31.03.2004 · Damit hat Mel Gibson wohl nicht gerechnet: Sein umstrittener Film „Die Passion Christi“ hilft der Polizei, Gewaltverbrechen aufzuklären. Das bereits in zwei Fällen.
Vom Kino direkt zur Polizeiwache: Erfaßt von Mel Gibsons umstrittenen Film „Die Passion Christi“, hat ein Norweger am Wochenende reumütig zwei Sprengstoffanschläge gestanden.
Auf dem Polizeirevier in Oslo staunte man nicht schlecht als der 41jährige seine Aussage machte. Der Film hätte so starke Schuldgefühle in ihm ausgelöst, daß er die Taten nun gestehen müsse. Der Mann sagte aus, er habe als Neonazi 1994 und 1995 Sprengstoffanschläge auf das Gebäude einer linken Jugendgruppe in Oslo verübt. Da bei den Anschlägen vor zehn Jahren niemand verletzt worden war, ermittelt die Polizei nun wegen Brandstiftung.

§ **Aufgabe**
Führe den Bericht über das Geständnis nach dem Film „Die Passion Christi“ im gleichen Stil weiter, beginnend nach seinem letzten Satz.

§ **Bereitgestelltes Material**
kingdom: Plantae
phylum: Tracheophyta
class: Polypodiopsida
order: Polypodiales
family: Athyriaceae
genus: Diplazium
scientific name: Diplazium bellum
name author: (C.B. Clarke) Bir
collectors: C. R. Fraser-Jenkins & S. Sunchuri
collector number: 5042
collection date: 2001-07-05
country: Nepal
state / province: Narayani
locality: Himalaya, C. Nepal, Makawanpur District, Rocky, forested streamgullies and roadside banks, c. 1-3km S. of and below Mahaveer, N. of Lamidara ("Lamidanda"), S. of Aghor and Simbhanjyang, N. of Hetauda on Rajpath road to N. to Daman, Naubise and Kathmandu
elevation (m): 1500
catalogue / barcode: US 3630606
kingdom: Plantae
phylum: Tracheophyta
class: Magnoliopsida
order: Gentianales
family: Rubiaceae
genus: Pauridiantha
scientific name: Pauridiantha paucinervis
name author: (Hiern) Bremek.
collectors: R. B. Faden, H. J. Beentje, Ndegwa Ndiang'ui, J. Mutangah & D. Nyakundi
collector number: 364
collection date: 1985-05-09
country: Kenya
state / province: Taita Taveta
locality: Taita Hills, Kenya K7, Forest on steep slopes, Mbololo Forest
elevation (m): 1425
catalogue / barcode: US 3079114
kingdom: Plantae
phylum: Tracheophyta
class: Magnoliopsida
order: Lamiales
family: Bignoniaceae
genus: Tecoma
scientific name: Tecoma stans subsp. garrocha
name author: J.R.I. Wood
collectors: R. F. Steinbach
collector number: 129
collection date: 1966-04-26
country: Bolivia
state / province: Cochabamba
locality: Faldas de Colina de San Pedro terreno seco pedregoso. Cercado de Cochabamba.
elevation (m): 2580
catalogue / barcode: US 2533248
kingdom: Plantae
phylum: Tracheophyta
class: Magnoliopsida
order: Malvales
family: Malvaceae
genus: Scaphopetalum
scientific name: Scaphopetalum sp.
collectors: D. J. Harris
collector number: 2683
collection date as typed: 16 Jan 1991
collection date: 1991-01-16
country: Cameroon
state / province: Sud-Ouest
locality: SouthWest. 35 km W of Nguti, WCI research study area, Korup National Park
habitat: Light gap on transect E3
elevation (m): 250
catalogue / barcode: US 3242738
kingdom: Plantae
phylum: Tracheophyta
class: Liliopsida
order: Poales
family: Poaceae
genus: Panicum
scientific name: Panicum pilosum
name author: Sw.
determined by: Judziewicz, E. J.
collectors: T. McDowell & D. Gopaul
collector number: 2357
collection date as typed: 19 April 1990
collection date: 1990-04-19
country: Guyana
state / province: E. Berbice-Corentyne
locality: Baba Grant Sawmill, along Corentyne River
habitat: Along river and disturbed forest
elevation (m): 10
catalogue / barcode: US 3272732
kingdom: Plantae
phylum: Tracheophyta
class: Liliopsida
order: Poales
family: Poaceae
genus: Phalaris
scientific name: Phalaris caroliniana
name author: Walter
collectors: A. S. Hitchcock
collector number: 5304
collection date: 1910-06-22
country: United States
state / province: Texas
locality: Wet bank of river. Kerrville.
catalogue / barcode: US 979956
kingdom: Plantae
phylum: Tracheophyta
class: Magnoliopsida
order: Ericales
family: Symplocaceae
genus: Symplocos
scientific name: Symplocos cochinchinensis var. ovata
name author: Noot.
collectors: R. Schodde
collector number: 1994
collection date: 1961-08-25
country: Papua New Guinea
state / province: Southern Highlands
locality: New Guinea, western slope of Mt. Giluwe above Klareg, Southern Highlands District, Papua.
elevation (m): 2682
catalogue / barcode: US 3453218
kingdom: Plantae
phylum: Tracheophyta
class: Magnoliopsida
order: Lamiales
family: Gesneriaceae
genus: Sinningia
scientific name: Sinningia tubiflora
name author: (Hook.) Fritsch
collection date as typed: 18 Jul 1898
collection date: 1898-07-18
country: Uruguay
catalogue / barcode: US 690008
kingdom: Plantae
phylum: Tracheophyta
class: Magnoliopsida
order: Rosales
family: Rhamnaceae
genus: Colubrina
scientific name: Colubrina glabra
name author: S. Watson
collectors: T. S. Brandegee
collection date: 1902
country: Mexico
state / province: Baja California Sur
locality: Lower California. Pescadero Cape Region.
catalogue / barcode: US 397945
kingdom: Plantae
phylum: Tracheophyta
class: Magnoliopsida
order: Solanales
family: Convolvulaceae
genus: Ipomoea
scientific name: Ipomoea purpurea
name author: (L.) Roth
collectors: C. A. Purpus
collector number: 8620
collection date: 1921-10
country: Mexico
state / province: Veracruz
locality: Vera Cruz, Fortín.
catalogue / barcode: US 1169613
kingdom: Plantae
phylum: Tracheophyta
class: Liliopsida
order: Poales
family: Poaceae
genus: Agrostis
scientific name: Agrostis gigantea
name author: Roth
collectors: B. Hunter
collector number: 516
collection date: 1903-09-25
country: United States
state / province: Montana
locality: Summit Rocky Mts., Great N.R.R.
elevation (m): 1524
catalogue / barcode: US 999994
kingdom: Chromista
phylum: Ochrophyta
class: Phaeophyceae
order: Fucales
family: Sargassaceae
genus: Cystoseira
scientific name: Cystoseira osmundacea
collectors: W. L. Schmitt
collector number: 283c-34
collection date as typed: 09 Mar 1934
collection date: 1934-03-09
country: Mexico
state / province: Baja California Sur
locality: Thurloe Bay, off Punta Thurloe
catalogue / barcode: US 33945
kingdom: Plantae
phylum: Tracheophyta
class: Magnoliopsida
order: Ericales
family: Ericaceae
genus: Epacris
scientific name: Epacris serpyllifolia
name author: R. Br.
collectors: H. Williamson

§ **Ergebnis der Aufgabe**
Mordgeständnis nach Kinobesuch
Mel Gibsons neuer Streifen scheint eine Wirkung zu zeigen, mit der niemand gerechnet hatte. Bereits Anfang März soll ein junger Mann aus Texas nach dem Kinobesuch den Mord an seiner ehemaligen Freundin gestanden haben.
Nach Angaben des Polizeibeamten Jim Pokluda, sei der 21jährige Dan Leach unmittelbar nach dem Kinobesuch zunächst in eine Kirche gegangen, um sein Verbrechen zu beichten. Danach habe er ein umfassendes Geständnis auf der Polizeistation in Fort Bend County abgelegt.
Leach hatte seine schwangere Ex-Freundin mit einem Seil erdrosselt und die Tat als Selbstmord bezeichnet. Als Motiv für seine Tat habe der 21jährige angegeben, nicht für das Kind aus der gescheiterten Beziehung mit der 19jährigen sorgen zu wollen, sagte Pokluda. Die Frau war am 19. Januar tot in ihrer Wohnung aufgefunden worden.